## EXERCISE INSTRUCTIONS
Show every line in the records below that contains the word "optional".

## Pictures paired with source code
============
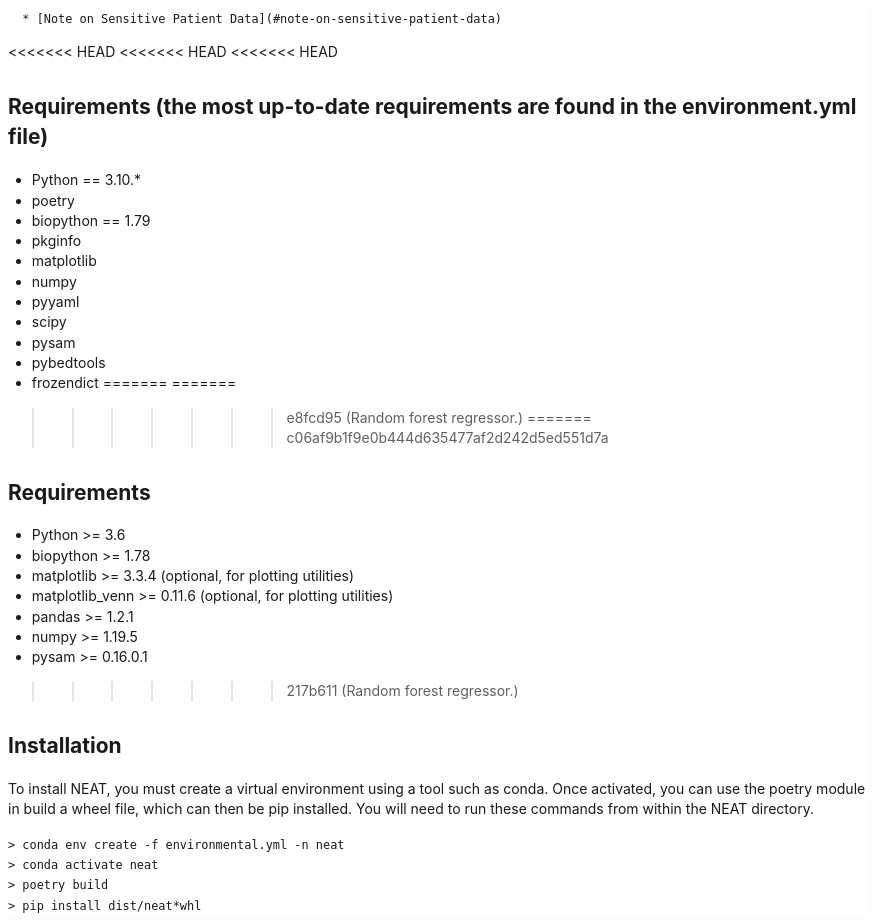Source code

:       * [Note on Sensitive Patient Data](#note-on-sensitive-patient-data)


<<<<<<< HEAD
<<<<<<< HEAD
<<<<<<< HEAD
## Requirements (the most up-to-date requirements are found in the environment.yml file)

* Python == 3.10.*
* poetry
* biopython == 1.79
* pkginfo
* matplotlib
* numpy
* pyyaml
* scipy
* pysam
* pybedtools
* frozendict
=======
=======
>>>>>>> e8fcd95 (Random forest regressor.)
=======
>>>>>>> c06af9b1f9e0b444d635477af2d242d5ed551d7a


## Requirements

* Python >= 3.6
* biopython >= 1.78
* matplotlib >= 3.3.4 (optional, for plotting utilities)
* matplotlib_venn >= 0.11.6 (optional, for plotting utilities)
* pandas >= 1.2.1
* numpy >= 1.19.5
* pysam >= 0.16.0.1
>>>>>>> 217b611 (Random forest regressor.)

## Installation
To install NEAT, you must create a virtual environment using a tool such as conda. Once activated, you can
use the poetry module in build a wheel file, which can then be pip installed. You will need to run these
commands from within the NEAT directory.

```
> conda env create -f environmental.yml -n neat
> conda activate neat
> poetry build
> pip install dist/neat*whl
```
============
## EXERCISE OUTPUT
* matplotlib >= 3.3.4 (optional, for plotting utilities)
* matplotlib_venn >= 0.11.6 (optional, for plotting utilities)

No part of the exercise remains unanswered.